Is it easier to write a film based on personal memories?
No, it wasn’t easy to talk about myself, to portray my own childhood. Memories that we’d normally prefer not to remember all bubbled up to the surface. It’s a form of self-analysis and it’s really painful. On set, after a few takes, I’d crack, I’d cry. From an emotional perspective, it was a very powerful experience. This film comes from the heart, I wanted to share this story, to get it all out.
There are a lot of films being shot in Naples lately...
My city is something of an Aladdin’s lamp, it has a little bit of everything in it. But it’s not often explored in real depth …
In some cases, the deterioration that you see is almost oleographic
There have been a few peripheral areas which have been used as backdrops, but in terms of authors working in Naples, capturing any aspect of it is a good thing. I wanted to portray a very different side of Naples, but respectfully, without passing judgement on those places and without insisting upon the abject poverty they live in: during the visits we made to the site before we started filming, I saw containers without light switches and with very little water to wash with.
It’s a situation we find all over the world. The film could be set in a Brazilian slum...
Of course, it’s one of the many places in the world which people don’t even realise exist. Even Virginia didn’t know about this place, despite being Neapolitan herself and living in the Spanish district.

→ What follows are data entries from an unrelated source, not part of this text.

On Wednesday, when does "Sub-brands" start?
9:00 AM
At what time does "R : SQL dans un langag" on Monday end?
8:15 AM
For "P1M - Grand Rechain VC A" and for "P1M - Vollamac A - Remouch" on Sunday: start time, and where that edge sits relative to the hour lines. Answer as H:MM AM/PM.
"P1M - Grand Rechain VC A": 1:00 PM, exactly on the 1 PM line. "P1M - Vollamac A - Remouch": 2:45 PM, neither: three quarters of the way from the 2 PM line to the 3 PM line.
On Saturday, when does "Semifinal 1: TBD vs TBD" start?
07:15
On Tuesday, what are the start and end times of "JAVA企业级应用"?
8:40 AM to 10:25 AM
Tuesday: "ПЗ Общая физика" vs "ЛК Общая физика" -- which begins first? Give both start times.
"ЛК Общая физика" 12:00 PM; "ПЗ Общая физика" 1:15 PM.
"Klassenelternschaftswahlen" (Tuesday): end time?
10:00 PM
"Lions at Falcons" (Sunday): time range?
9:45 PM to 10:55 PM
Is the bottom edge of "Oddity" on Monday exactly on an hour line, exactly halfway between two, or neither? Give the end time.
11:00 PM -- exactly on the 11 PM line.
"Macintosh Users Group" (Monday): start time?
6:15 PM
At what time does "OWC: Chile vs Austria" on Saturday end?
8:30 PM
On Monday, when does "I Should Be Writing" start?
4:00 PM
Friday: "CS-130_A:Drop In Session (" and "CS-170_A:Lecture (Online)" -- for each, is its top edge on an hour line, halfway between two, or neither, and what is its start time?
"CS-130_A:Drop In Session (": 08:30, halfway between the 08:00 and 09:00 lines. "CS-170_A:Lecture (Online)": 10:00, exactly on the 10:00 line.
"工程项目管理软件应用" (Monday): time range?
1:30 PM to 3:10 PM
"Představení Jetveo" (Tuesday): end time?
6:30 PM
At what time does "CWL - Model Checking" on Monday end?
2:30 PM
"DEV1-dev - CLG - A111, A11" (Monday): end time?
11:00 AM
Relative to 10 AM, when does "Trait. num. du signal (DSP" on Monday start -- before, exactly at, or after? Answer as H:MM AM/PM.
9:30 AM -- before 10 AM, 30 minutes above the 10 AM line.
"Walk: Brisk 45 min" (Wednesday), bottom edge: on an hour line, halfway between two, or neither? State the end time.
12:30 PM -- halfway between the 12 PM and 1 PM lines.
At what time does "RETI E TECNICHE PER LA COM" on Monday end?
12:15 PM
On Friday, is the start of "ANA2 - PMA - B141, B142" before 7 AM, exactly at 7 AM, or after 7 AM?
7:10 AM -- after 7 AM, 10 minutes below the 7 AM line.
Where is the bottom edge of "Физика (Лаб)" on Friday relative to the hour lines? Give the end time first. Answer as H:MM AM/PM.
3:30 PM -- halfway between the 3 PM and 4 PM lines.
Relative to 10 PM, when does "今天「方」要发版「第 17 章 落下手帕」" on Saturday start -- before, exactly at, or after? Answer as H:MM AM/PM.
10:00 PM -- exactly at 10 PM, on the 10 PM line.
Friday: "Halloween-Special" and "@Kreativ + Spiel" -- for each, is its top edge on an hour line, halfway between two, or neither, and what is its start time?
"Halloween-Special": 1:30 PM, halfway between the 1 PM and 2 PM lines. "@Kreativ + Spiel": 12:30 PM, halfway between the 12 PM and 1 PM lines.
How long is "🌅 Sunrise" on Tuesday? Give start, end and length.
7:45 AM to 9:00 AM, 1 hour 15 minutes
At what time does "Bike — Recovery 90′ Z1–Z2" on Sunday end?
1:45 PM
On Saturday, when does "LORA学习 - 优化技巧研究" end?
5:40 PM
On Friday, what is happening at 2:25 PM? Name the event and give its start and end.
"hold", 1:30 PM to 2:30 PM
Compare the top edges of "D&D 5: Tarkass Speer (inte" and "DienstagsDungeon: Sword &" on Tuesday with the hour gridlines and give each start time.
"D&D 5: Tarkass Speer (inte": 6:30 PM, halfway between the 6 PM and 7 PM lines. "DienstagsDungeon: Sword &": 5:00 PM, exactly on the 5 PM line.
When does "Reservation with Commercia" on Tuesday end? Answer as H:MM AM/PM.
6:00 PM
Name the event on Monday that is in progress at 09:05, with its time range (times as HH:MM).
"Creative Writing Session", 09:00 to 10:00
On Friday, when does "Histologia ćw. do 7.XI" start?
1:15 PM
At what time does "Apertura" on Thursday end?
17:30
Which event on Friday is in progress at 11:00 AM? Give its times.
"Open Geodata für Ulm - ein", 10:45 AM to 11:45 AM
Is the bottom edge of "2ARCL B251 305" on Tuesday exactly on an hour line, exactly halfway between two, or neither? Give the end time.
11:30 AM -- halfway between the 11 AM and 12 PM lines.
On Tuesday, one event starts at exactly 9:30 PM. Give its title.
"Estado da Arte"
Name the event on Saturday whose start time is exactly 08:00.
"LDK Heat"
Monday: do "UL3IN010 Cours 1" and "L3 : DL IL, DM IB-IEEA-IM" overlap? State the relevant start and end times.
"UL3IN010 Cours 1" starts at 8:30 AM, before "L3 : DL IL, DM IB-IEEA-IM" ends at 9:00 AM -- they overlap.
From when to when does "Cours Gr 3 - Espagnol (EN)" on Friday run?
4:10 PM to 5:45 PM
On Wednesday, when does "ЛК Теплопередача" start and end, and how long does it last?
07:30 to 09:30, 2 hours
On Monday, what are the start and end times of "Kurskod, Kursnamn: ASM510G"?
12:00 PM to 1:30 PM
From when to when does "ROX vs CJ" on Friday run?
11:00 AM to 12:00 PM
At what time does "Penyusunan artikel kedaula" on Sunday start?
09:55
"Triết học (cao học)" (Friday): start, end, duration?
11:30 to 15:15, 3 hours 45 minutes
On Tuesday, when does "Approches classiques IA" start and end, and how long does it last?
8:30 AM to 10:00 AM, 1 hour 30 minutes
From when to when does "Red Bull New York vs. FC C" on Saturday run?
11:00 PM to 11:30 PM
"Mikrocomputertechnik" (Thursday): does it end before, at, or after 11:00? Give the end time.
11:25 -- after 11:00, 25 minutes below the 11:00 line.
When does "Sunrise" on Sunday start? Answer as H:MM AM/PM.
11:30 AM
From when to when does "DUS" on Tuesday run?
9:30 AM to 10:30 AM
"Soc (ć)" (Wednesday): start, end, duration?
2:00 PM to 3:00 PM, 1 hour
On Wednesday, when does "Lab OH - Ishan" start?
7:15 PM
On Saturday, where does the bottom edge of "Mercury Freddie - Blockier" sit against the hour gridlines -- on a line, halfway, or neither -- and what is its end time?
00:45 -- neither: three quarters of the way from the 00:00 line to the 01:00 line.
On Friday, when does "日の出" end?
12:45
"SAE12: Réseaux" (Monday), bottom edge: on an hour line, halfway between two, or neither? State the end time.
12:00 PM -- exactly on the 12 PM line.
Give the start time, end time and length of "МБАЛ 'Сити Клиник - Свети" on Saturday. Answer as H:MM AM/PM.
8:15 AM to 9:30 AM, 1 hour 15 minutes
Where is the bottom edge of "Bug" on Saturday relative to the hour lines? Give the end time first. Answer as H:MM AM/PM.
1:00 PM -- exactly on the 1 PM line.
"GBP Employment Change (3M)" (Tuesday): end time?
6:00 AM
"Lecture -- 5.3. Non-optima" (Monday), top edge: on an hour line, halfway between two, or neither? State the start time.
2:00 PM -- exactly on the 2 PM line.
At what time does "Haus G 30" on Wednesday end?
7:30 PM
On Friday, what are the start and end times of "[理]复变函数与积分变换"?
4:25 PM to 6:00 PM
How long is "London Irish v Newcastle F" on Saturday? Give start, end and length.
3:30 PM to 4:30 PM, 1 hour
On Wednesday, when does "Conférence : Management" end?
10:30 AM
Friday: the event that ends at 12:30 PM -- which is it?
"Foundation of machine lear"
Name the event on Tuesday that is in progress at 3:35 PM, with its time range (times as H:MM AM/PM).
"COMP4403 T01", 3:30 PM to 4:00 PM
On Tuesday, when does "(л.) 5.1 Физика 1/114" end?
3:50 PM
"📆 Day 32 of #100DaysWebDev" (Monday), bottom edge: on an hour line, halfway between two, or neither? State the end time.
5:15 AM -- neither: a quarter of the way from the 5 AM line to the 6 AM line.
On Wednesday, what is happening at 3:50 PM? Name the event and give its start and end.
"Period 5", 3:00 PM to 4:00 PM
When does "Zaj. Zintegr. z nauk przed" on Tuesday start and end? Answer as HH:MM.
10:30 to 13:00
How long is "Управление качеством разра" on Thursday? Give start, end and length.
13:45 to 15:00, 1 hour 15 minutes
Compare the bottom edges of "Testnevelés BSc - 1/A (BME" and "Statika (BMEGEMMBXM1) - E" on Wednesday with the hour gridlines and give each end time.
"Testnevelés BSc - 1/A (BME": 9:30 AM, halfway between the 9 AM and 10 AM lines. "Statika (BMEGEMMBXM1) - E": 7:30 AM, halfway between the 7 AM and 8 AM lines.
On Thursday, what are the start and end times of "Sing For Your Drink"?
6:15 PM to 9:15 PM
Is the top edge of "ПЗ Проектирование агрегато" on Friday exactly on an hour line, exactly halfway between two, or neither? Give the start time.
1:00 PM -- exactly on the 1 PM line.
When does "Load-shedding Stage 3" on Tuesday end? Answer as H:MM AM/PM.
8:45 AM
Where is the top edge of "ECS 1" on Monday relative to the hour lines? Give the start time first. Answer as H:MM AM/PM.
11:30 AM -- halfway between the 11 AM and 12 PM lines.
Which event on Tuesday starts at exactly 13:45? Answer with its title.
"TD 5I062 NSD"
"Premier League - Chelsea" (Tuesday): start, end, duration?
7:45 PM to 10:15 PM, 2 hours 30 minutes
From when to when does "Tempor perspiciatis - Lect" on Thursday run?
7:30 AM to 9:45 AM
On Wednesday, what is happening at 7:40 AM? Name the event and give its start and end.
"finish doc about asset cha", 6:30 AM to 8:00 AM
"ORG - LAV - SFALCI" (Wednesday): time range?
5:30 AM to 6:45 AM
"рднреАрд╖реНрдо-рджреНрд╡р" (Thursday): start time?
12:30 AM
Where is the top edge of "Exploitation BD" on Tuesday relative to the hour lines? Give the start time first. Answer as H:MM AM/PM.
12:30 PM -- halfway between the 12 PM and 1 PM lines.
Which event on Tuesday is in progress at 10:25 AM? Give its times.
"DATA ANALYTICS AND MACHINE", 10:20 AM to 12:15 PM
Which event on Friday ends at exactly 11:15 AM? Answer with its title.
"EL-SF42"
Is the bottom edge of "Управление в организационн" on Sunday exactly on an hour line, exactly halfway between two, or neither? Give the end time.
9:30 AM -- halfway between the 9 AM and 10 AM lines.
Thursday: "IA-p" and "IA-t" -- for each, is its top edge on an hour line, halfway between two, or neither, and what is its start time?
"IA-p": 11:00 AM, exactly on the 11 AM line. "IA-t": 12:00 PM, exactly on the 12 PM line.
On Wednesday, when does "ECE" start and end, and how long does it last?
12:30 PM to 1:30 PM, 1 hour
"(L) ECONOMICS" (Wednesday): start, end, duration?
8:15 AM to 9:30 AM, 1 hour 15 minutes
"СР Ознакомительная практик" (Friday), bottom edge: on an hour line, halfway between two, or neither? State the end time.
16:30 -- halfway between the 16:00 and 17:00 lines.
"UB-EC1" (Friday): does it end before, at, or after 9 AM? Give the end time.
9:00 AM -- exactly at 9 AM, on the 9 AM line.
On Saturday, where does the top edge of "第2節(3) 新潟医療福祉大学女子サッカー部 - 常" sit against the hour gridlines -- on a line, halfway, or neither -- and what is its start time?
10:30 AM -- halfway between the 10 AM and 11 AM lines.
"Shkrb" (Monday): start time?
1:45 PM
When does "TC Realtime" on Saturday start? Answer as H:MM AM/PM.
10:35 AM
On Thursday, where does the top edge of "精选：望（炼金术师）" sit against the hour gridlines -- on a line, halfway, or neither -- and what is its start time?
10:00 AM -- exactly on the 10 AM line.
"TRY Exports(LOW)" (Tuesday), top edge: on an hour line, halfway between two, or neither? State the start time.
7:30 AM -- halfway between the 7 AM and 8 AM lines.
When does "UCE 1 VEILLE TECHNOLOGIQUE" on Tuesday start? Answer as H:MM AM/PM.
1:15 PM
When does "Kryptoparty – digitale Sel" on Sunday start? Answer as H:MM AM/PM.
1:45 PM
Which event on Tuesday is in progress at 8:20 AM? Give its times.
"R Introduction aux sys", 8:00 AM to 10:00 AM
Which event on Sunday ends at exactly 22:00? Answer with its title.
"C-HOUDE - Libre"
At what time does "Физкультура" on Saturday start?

The film has another level to it, beyond the social; there’s a more intimate story of this young girl who’s had to grow up before having the chance to be a child. She’s come out of it all unscathed, she doesn’t want to be part of all that misery, she wants to leave. And she sees a possibility for a new, different life in a passing circus.
The circus in the film is a passageway, which gives hope to the protagonist. She absolutely loves animals; she sleeps with a piglet and an iguana, she feels a close connection with nature and she can see a part of herself in the circus world. Even though they get her shovelling dung, she’s incredibly happy. Whatsmore, she finds herself part of a genuine family unit which she’s never experienced until now and which she’s enthralled by. She’s experiencing a new and unknown reality: honesty, exhaustion from a good day’s work, a sense of unity...
How did you choose Virginia for the part of Nevia?
I met 300 young girls, but I couldn’t find my idea of the protgaonist because I was very attached to how I was back then. Then, as if by magic, it happened, and there was an immediate synergy between us.
The film hasn’t found a distributer yet...
On the Italian side, we might now have one, the producer is taking care of it (n.d.r.: Matteo Garrone).